Sebelum Marsya menjawab pertanyaanku, ia melihat ke suatu arah lalu menarik tanganku. "Ikut gue."

"M--mau kemana, sih? Gue belom naro tas nih tar dulu!"

"Udah, gampang. Bel masuk masih lama." ujarnya sambil tetap menarik tanganku lebih kencang.

Aku melihat ke arah yang tadi dilihat Marsya. Yang kutemukan... Aldi. Ia sedang berlari, eh tidak, berjalan cepat menuju... menuju... Aku tidak tau dia ingin kemana. Tapi mata hazelnya menuju ke arah... kami?

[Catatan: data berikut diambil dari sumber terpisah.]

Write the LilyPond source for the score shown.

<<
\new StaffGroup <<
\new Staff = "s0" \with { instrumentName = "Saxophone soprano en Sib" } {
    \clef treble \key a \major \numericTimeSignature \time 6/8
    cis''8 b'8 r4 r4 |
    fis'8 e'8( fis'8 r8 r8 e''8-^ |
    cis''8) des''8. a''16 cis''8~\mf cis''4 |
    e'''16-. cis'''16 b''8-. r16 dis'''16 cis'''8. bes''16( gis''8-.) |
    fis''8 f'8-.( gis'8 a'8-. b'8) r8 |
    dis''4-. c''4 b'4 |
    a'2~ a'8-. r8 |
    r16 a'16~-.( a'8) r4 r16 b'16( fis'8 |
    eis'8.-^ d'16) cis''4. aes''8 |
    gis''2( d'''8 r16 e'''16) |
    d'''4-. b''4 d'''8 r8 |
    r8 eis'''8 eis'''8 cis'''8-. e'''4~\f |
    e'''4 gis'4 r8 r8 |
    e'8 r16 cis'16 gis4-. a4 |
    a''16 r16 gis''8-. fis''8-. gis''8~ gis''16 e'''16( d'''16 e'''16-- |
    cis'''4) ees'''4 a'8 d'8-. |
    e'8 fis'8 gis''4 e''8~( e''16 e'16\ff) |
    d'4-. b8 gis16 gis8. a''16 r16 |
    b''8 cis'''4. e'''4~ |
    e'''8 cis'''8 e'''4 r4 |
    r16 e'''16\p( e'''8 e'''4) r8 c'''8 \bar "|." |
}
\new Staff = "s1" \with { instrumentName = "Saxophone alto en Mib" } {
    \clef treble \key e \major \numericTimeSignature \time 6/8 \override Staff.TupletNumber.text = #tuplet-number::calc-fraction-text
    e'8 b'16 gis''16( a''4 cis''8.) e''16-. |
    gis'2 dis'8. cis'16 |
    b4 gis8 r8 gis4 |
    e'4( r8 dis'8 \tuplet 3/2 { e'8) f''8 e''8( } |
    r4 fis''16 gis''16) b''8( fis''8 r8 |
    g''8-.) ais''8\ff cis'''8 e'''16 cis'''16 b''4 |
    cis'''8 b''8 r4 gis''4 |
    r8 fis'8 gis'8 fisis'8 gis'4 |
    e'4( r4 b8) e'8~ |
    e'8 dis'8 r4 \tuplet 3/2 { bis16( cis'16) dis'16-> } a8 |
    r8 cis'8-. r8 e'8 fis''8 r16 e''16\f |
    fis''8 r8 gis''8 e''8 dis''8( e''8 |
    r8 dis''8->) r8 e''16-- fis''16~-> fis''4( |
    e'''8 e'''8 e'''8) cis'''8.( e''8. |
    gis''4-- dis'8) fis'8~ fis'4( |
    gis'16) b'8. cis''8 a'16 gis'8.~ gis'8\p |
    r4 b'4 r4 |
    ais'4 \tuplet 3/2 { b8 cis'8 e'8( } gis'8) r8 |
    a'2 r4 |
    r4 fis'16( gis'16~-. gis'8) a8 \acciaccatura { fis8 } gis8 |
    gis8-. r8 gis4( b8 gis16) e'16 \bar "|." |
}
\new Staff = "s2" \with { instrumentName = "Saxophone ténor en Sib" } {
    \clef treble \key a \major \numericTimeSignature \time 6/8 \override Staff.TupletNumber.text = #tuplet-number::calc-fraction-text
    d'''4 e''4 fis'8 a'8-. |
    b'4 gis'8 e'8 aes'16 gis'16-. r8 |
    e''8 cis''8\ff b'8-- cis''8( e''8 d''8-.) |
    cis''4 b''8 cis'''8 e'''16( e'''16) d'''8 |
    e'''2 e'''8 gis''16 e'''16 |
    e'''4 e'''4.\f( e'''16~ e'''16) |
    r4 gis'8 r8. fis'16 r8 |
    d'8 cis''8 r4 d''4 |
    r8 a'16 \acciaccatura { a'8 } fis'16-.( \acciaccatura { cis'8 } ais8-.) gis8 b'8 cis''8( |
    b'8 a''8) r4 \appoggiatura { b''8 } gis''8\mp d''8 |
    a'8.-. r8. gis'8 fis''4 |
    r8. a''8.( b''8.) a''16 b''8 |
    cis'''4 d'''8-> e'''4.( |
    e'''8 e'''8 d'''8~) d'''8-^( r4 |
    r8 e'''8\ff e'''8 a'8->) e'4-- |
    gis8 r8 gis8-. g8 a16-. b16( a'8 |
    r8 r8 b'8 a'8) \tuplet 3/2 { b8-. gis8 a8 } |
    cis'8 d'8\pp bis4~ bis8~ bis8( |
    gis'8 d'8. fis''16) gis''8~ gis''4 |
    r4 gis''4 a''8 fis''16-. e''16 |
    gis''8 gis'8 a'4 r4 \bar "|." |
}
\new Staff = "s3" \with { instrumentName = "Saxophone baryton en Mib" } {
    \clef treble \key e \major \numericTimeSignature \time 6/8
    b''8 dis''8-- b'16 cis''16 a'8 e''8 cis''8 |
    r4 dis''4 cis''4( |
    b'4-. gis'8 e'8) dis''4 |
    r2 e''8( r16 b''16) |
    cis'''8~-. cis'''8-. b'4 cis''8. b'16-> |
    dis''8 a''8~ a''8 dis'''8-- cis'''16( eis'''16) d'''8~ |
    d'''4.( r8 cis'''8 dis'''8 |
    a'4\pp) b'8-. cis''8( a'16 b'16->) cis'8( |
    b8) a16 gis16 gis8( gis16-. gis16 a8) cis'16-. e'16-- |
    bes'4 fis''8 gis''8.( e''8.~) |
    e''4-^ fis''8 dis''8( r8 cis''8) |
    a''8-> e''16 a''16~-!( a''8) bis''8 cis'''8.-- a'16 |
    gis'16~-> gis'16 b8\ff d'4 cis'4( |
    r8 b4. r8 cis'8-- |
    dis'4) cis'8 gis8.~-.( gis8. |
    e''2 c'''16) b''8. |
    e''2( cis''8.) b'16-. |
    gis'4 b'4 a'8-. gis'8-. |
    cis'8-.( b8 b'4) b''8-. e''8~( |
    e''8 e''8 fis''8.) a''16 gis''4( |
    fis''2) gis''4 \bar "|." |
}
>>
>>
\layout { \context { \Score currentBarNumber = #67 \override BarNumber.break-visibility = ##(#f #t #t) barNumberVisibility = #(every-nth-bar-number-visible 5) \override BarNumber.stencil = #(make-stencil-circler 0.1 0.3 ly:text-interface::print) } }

Beberapa detik kemudian, kami berlari.

"Kenapa sih, Sya?" Aku menyelipkan poniku yang panjang di balik telingaku. Marsya membawaku ke halaman belakang sekolah. Untuk apa, coba?

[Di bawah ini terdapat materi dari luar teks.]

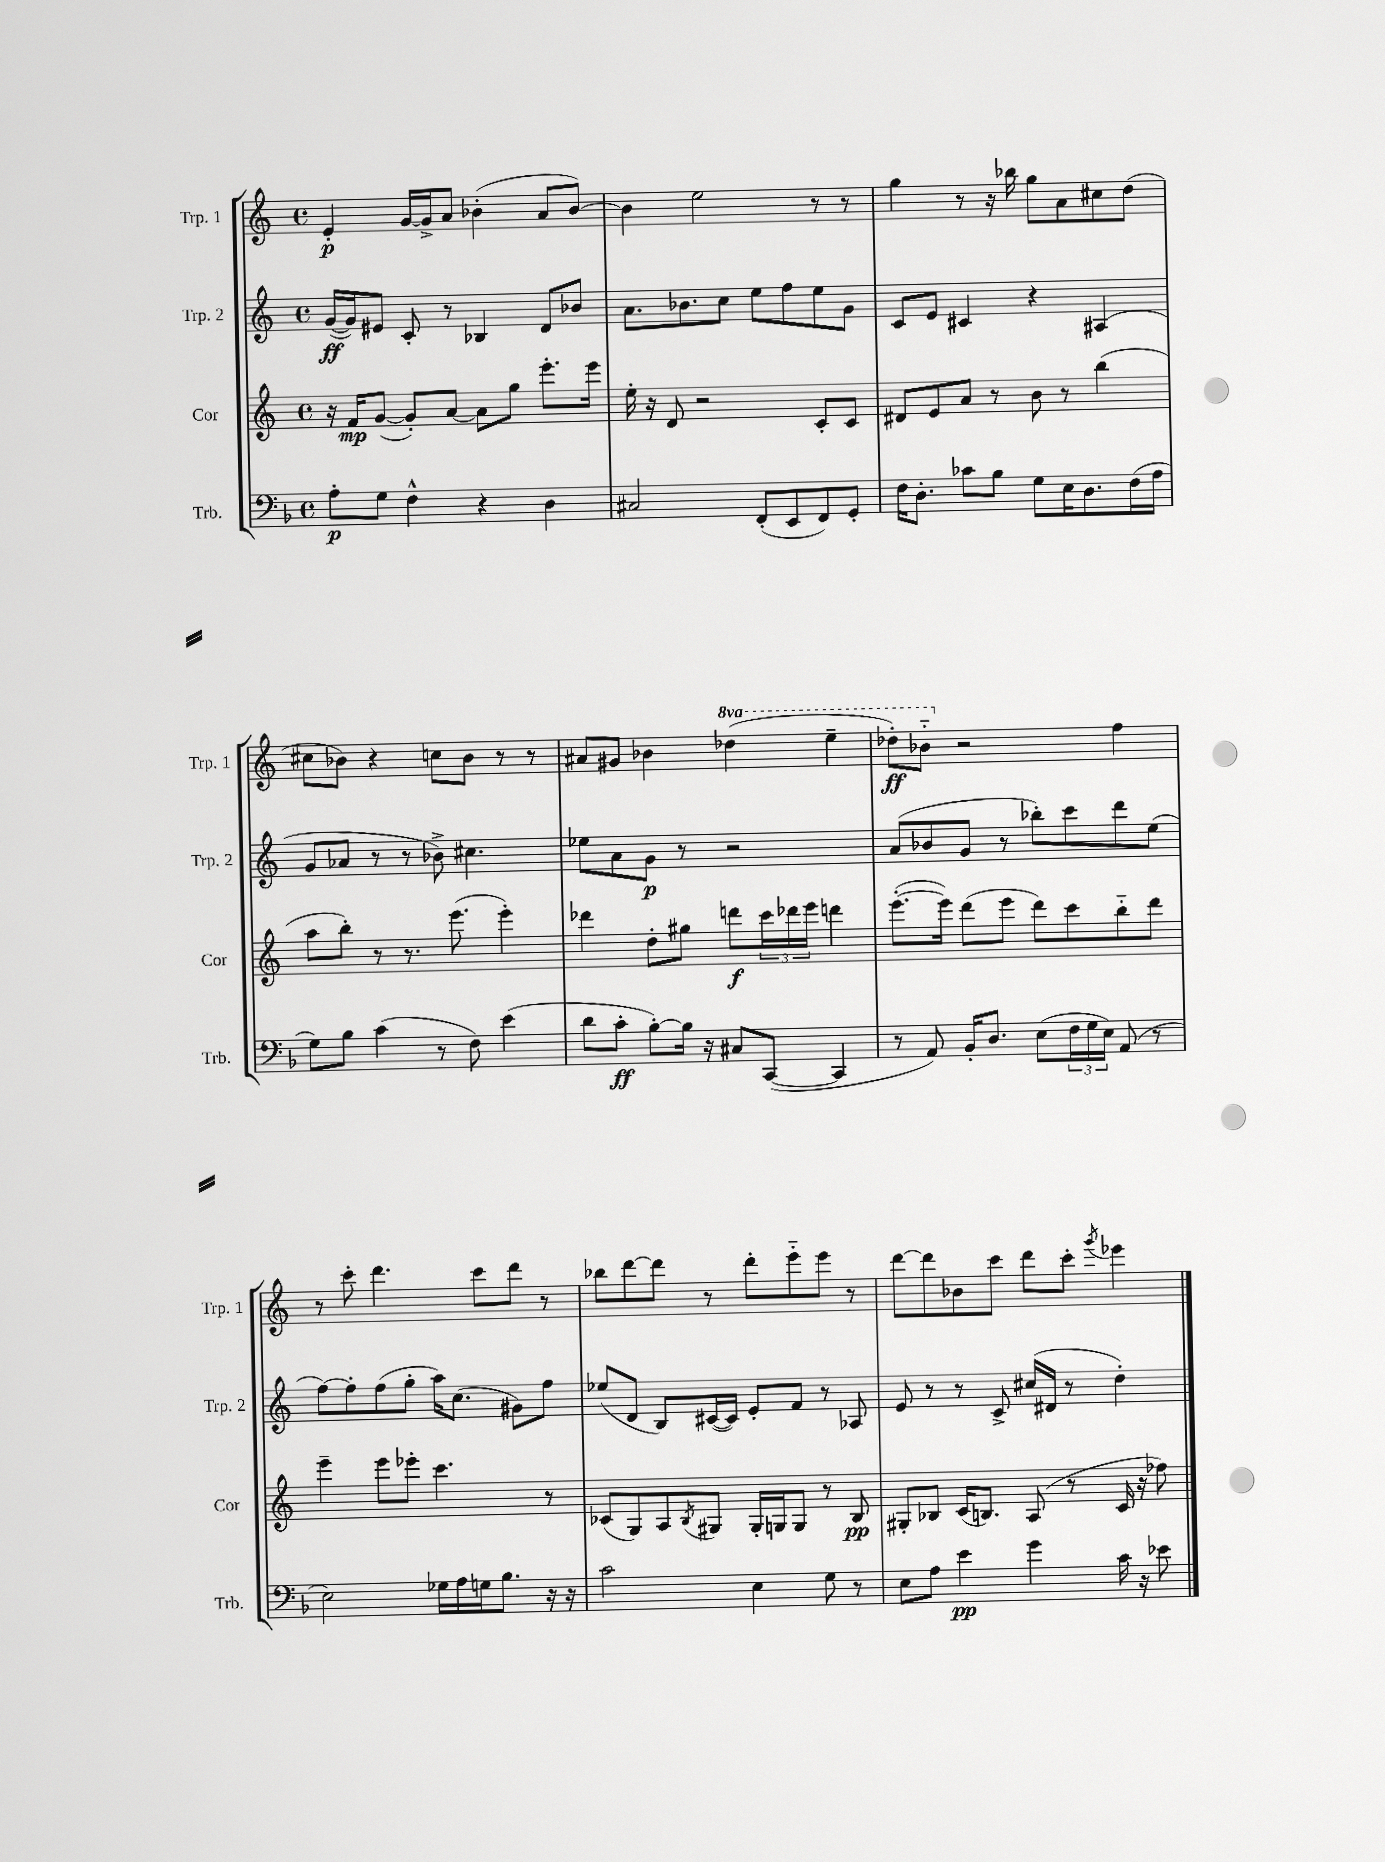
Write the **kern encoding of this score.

Tuhan... jangan biarkan hal yang aneh terjadi...

Fresya masih mau hidup...

Fresya masih banyak dosa...

Aku mengigit bibir bawahku saat Marsya memegang pundakku sambil mengatur nafasnya.

"Ke--napa?" tanyaku.

Marsya masih mengatur nafasnya sambil menatapku tajam.

Apa maksudnya?

Aku menggenggam erat tanganku, lalu menengok ke kanan dan ke kiri. Disini sangat sepi. Tadi saja, di koridor masih sepi. Ini masih terlalu pagi. 

Apa? Sepi? Lalu bagaimana jika ada sesuatu yang terjadi padaku? Apakah teriakanku dapat terdengar hingga ke koridor? Tadi saja, koridor yang di dekat halaman belakang ini, sepi dan tidak ada siapapun.

"Fre..."

"I--ya?"

Marsya masih mengatur nafasnya.

"Lo capek?" tanyaku ragu - ragu. Suaraku lebih terdengar seperti gumaman.

Marsya mengangguk.

"Jarang olahraga, ya?" 

"Iya, nih."

"La- lagian... eh gajadi deh."

"Dih?" Marsya terkekeh. "Ngomong aja, gapapa." 

"Lagian siapa suruh narik - narik gue sambil lari - lari gitu." Aku mengusap pergelanganku yang memerah. "sakit nih."

"Iya iya maaf maaf." Marsya mengelap keringatnya. "Fre?"

"Ya?"

"Ini penting."

"Maksudnya?"

-

-

-

-

-

-

-

Haaaai!!!!

Maafnya sekarang dikit - dikit._. padahal kemaren - kemaren gue udah bisa update 3 halaman ya._. maaf deh.-.